• [What you have to do] Please write out exactly the lines of the data below from the line holding "Yellow-headed Caracara Milvago" through the line holding "Bat Falcon Falco", and leave out the rest.

-- Exercise input follows --

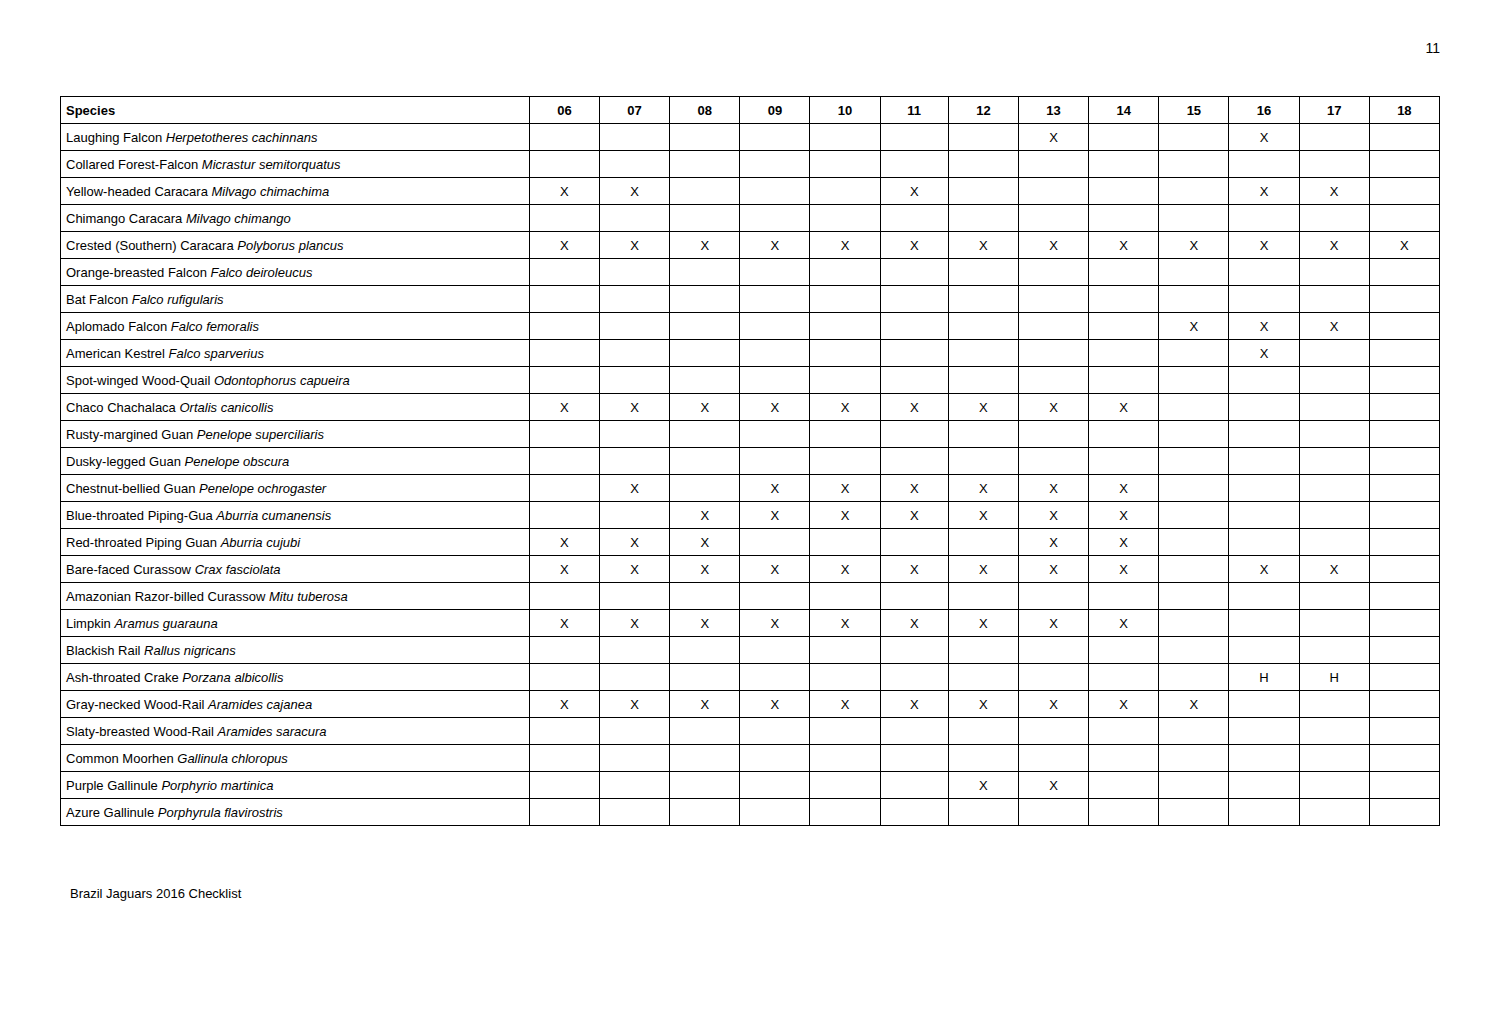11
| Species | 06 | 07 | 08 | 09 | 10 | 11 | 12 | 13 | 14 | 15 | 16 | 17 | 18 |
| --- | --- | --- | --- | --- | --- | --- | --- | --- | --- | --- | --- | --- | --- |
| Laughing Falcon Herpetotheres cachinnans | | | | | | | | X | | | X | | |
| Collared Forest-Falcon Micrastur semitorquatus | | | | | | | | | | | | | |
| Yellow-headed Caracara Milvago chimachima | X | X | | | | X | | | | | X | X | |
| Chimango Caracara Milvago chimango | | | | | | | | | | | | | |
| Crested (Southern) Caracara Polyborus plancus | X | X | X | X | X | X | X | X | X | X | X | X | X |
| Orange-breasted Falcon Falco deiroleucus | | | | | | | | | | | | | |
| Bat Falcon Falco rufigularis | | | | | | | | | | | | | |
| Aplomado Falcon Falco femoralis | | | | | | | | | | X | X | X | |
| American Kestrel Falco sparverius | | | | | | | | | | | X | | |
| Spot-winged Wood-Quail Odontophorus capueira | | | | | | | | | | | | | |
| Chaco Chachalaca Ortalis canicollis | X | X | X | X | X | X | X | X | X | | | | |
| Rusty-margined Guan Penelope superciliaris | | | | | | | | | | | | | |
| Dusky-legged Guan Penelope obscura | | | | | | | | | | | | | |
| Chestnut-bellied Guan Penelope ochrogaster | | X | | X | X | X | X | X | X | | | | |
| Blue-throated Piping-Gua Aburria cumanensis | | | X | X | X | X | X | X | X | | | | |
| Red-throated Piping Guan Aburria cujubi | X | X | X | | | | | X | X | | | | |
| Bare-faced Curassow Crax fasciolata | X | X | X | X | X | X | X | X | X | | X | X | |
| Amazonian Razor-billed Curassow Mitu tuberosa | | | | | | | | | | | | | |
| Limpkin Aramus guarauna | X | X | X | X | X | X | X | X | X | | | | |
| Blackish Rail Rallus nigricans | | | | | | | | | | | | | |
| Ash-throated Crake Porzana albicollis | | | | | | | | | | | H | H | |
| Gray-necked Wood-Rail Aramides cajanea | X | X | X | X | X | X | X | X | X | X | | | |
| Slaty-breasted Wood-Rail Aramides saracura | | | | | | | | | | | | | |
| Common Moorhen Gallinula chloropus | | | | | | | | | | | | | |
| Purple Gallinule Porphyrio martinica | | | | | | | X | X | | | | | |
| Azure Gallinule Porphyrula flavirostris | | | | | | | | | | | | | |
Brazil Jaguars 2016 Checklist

-- Exercise input concluded --
-- Exercise input follows --

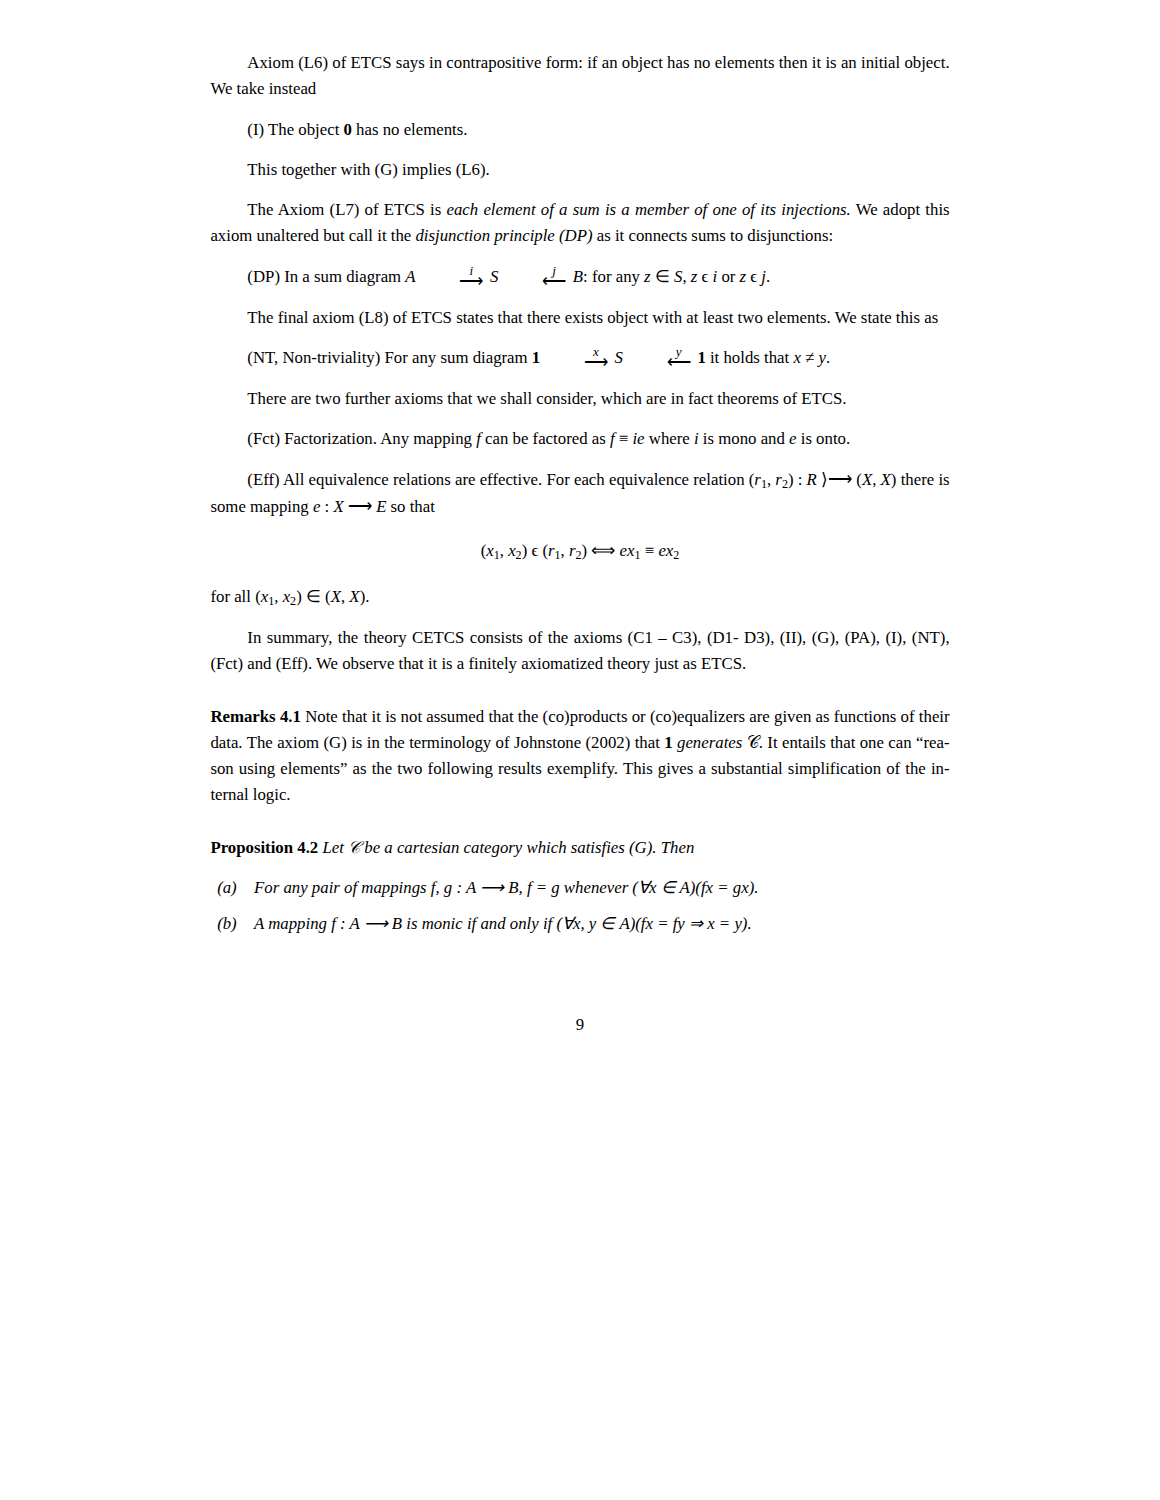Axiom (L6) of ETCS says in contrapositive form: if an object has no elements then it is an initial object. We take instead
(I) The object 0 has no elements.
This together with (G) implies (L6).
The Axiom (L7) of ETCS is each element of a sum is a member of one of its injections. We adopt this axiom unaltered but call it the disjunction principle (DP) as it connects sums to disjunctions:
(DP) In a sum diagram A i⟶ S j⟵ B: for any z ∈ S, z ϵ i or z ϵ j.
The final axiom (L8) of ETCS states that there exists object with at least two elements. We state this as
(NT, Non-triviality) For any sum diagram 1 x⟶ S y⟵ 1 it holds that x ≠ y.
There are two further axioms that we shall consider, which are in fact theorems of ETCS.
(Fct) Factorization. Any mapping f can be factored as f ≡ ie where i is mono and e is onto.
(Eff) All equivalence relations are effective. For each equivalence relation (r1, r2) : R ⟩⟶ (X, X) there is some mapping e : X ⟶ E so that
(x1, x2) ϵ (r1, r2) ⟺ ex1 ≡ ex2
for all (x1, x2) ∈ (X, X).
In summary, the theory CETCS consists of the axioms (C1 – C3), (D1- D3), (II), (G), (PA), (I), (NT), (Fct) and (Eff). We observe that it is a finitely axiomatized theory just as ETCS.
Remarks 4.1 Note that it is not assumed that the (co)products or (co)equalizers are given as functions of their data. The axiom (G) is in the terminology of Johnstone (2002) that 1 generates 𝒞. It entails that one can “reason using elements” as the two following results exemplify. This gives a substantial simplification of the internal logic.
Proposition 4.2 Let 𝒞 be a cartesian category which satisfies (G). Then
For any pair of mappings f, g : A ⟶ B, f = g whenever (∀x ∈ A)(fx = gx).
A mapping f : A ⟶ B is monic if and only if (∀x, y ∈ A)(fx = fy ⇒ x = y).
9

-- Exercise input concluded --

• [Answer below]
| Yellow-headed Caracara Milvago chimachima | X | X | | | | X | | | | | X | X | |
| Chimango Caracara Milvago chimango | | | | | | | | | | | | | |
| Crested (Southern) Caracara Polyborus plancus | X | X | X | X | X | X | X | X | X | X | X | X | X |
| Orange-breasted Falcon Falco deiroleucus | | | | | | | | | | | | | |
| Bat Falcon Falco rufigularis | | | | | | | | | | | | | |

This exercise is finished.